DREAM/ING 111

私の中の「ま、いいか」なブラック&ホワイトホール

アニー・リーボヴィッツ レンズの向こうの人生★1/28試写会 九段会館

2008-01-29 | ドラマ・映画・演劇・アート
2008年の試写会はじめはこの映画。
デップのスプラッタ・ミュージカルへのおつきあいをお願いしたら
逆にダラ子様にお誘いいただいたのですが、
これ、この試写会に行かなかったら、
映画館に1人で観に行ってた、と思う。
今回も超ステキな時間をありがとう!!!感謝です。<ダラちゃ

『アニー・リーボヴィッツ レンズの向こうの人生』

アニー・リーボヴィッツ レンズの向こうの人生 - goo 映画
ヴォーグ誌の依頼で、マリー・アントワネットの衣装に身を包んだキルスティン・ダンストの写真を撮る女性写真家、アニー・リーボヴィッツ。彼女が写真を撮るなら、どんなセレブでも喜んでやってくる。彼女の写真家としての人生は、1970年にローリング・ストーン誌の写真を撮ることから始まった。ミュージシャンたちの素顔を収め成功し、やがてヴァニティ・フェア誌に移籍。よりメッセージ性の強い写真を撮るようになる。

アニー・リーボヴィッツの名を知らない人でも、70年代ロックが好きな人なら彼女が撮った写真は絶対に目にしたことがあるだろう。当時サブ・カル系雑誌としてアメリカの若者に絶大な人気があったローリング・ストーン誌の写真家としてストーンズのツアーに同行し、またジョン・レノンが亡くなる数時間前に、裸のジョンがヨーコに抱きつく、あの有名な写真を撮ったのが彼女だ。80年代以降になると、映画スターやセレブの写真を撮り、よりストーリー性やメッセージがある写真を発表するようになる。なかでもデミ・ムーアの妊婦ヌードは大きな話題を呼んだ。この作品は写真家としての彼女だけでなく、プライベートな部分にも踏み込んだ貴重なものだ。
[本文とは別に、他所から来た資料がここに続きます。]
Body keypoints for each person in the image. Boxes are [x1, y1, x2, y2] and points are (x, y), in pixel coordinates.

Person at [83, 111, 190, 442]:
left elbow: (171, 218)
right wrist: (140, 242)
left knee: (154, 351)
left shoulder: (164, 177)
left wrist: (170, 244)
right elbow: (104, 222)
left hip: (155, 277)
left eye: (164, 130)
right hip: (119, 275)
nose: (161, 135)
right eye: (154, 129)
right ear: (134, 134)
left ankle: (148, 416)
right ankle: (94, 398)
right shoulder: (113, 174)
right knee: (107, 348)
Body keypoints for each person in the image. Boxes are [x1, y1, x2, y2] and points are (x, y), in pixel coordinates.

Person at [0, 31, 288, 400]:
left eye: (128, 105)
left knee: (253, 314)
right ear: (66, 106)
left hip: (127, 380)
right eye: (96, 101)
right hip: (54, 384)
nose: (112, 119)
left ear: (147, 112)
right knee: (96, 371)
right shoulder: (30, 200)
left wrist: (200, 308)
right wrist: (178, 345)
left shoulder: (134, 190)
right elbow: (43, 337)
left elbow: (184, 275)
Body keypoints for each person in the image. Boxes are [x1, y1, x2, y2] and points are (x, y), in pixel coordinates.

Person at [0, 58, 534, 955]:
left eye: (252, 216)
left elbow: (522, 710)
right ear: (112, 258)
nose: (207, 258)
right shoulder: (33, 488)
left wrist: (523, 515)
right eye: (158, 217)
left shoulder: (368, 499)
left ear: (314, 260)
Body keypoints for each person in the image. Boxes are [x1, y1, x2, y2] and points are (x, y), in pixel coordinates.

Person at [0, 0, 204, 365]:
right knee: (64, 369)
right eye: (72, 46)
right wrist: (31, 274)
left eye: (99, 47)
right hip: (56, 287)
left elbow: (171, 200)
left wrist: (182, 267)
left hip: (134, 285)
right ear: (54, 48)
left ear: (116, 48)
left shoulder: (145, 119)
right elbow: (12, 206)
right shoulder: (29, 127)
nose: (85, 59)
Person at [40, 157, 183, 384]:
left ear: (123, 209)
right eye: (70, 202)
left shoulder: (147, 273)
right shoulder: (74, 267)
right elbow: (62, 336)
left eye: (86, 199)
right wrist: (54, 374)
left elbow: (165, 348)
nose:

はい、ジョンとヨーコのこのローリング・ストーン誌は、
当時、梅田の紀伊国屋の洋書コーナーで最後の1冊をゲットしました。
入手時すでに表紙はボロボロだったけど、今もかくかように私の宝物です。



カメラマンはそのカメラマンにしか見えない景色を、
カメラという目によって切り取る、と聞いたことがあります。
この映画を見ると、空気のように場に溶け込むことで、
カメラをまばたきのように駆使して、その「場」をリアル以上に
鮮やかに&濃密に閉じこめてしまうアニーの、自在で奔放な視線に驚きます。

いろいろと危険すぎるので編集長が止めるのも聞かず、
ストーンズのライブに同行して撮り続けた、という貴重な写真の数々。
(編集長の心配どおり麻薬にもどっぷり染まってしまったようですが)
メンバーのナチュラルでリラックスした一瞬、
だからこそのクレイジーでぶっとんだ空気が、しっかり伝わってきます。

ファッションフォトは、やりすぎなんじゃ?という演出だけど
作品になると神秘的でドラマティック。
アイデアの奔放な迸りが、まるで1つの舞台作品のように集約されていきます。
(や、好き放題予算が使えるのは、才能には必要な環境なんだろうなぁ。
・・・そこまでいく間の知恵と工夫もすごいのでしょうけど)

ジョンとヨーコの写真は、その直後にジョンが射殺されたことも
あって、なんだかこの写真がこうして残ったことに、
運命的なものすら感じます。

登場する作品がどれもどれも凄い。
被写体も有名人、セレブだらけ。そういう華やかな世界もまたステキなのだけど、
ずっと撮り続けている家族、恋人だったスーザン・ソンタグの死ぬまでの記録などは、
見ていると、そこにこめられた切実な被写体への思いに思わず胸が熱くなります。

70-80年代のあの時代の、ちょっとトリップ気味な空気が好きな人には
お薦めのドキュメント映画だと思います。
あ、単純に有名人の撮影風景の舞台裏が好きな人も楽しめるかも。
ヒラリー・クリントン、シュワちゃん、キース・リチャード、パティ・スミス、
ウ-ピ-・ゴ-ルドバ-グ、ヨーコ・オノ・・・豪華なインタビューも必見です。
ちょぉーっと、アーティスト特有の独特のクセや自負や生き様の重さはありますが。
私にとってはとてもとてもナイスな&興味深い映画でした。